The Council of the South (Majlis al-Janoub) is the government body responsible for the south: compensation for war victims, help for the displaced, and rebuilding infrastructure. Its engineers inspect damaged homes, and it is one of the two bodies the 2026 budget money was directed to.
You can reach it on 01 821 280, or through its website, councilforsouth.gov.lb.
What about the big reconstruction project in the news?
In June 2025 the World Bank approved a $250 million project — the first part of a larger framework — to help Lebanon recover from the war. It is run by the Council for Development and Reconstruction (CDR).
It is important to understand what it does and does not cover: it funds public works — clearing rubble, making unsafe buildings safe, and repairing roads, water, power, schools and clinics. It does not pay individual families to rebuild private homes, and there is no way for a homeowner to apply to it directly. It is about putting shared services back, not personal compensation.
Is it safe to go back to my land or my fields?
Be very careful. Nabatieh is among the most heavily contaminated districts in the south: unexploded shells and cluster munitions remain in fields, rubble and along roads, and a UNDP assessment found most of the district's farmland assets damaged. They can still kill or maim long after the fighting stops.
If you see anything suspicious — a strange metal object, something that looks like a small canister or a shell, anything you do not recognise — do not touch it, do not move it, do not kick it, and keep children well away. Move back the way you came, and call the Civil Defense on 125 or the Lebanese Army on 1701 to report it. Never try to move or defuse it yourself. Clearing it is the job of trained teams working under the Lebanon Mine Action Center, the Army and the UN.
My tobacco is my living — can I work my land?
Tobacco is the heart of Zawtar's economy, and the Régie Libanaise des Tabacs et Tombacs runs the licensing, quotas and per-ton price support that keep growers going. But a licence does not make a field safe. Much of the village's farmland may still hold unexploded ordnance, and it must be checked and cleared by the official teams before it is worked — no crop is worth stepping onto an uncleared field.

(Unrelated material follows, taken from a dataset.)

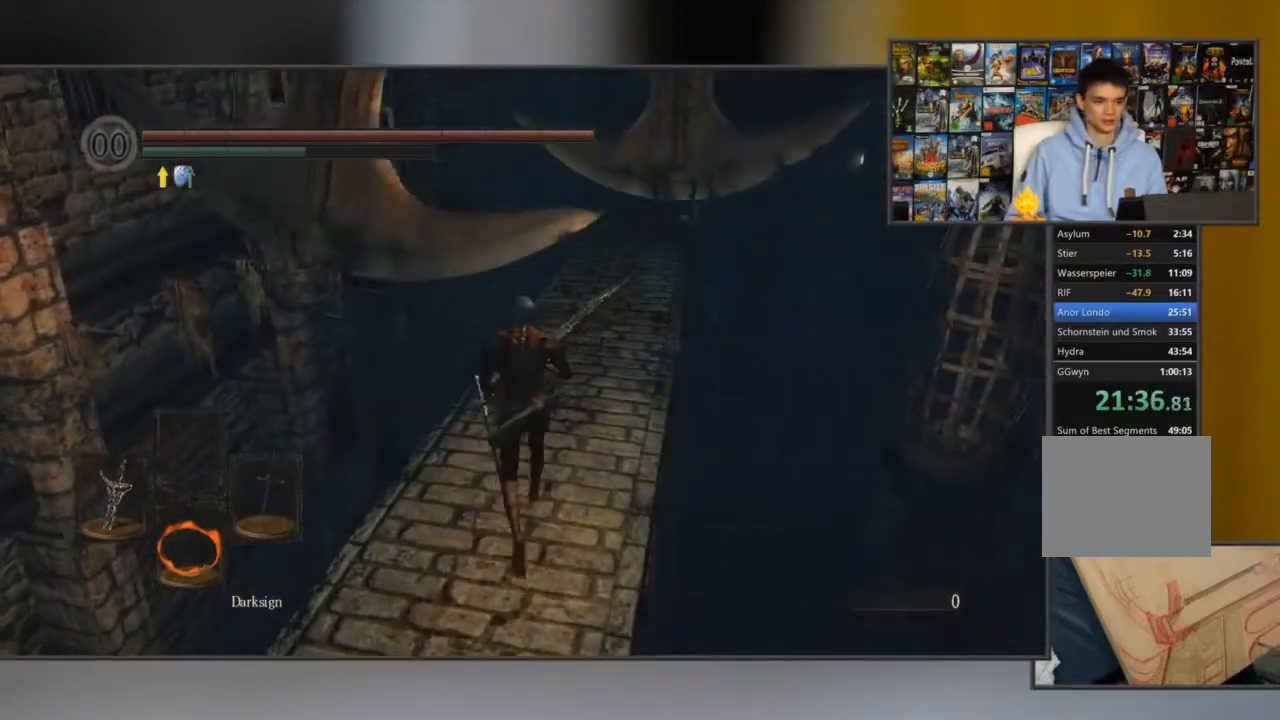
{"buttons": ["B"], "left_stick": "center", "right_stick": "center", "button_events": [[50, "B", "down"]]}
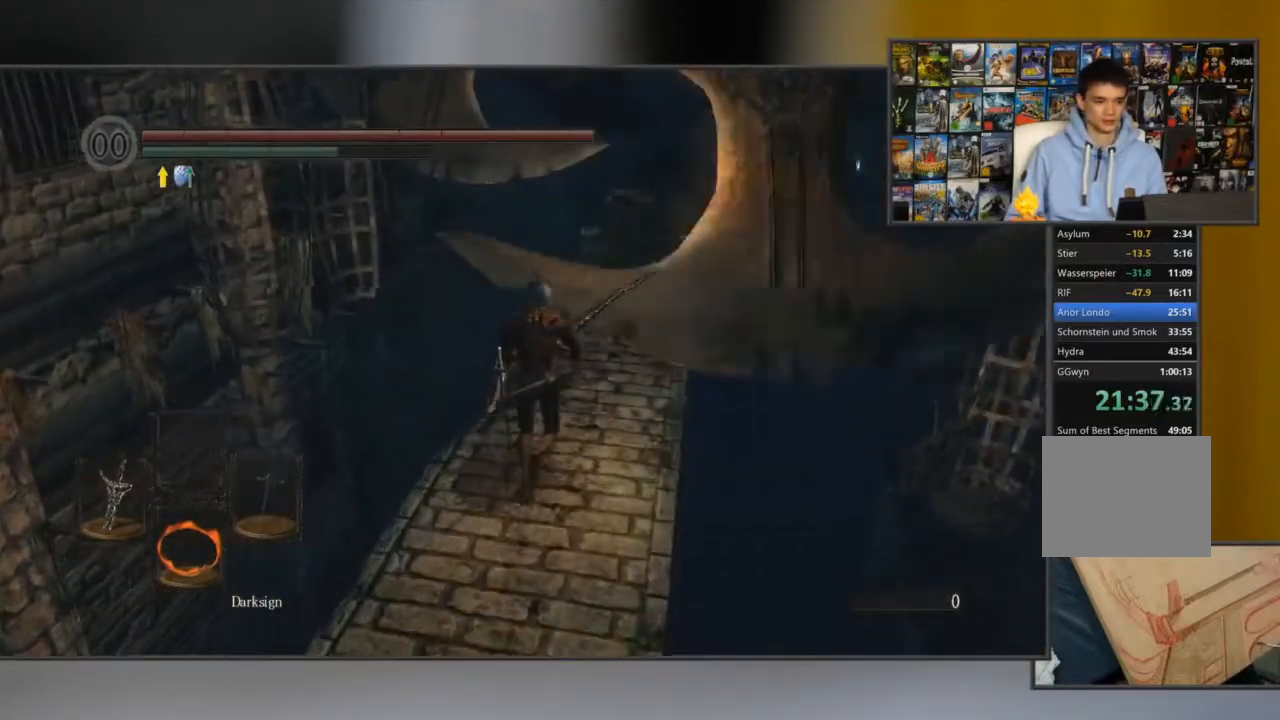
{"buttons": ["B"], "left_stick": "center", "right_stick": "center", "button_events": []}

For questions about your licence, quota or the price-support payment, the Régie is the authority. For whether a specific plot is safe, follow the Army and the mine-action teams, not your own judgement of how the ground looks.
I keep hearing it is still not safe, and I was told to 'await statements.' Is it over?
The ceasefire has held only partly. In June 2026 the Lebanese Army urged people returning to villages near the line — Zawtar among them — to wait and to report any unexploded ordnance, while a road leading to the village was still being shelled. Return for many people is conditional and may have to be reversed.
This guide is service information; it is not a live safety or security service. For warnings about danger in a specific area, follow the official channels — the Lebanese Army, the Civil Defense, and the municipality — rather than rumour. If you are unsure whether it is safe to return to a particular place, ask the municipality and the neighbours who are already there.
I am abroad. How do I check on my home, and avoid being scammed?
Many of Zawtar's families live abroad, and residents have been following the fate of their own homes from a distance through satellite and drone footage and through neighbours who have returned. Keep in touch with the municipality, your mukhtar, and people on the ground, and keep your ownership papers and any photographs safe.
Be wary of anyone promising payments or asking for a fee to register your damage or 'speed up' compensation — the official bodies do not charge you to report it. If a page or a person asks for money up front, treat it as a scam.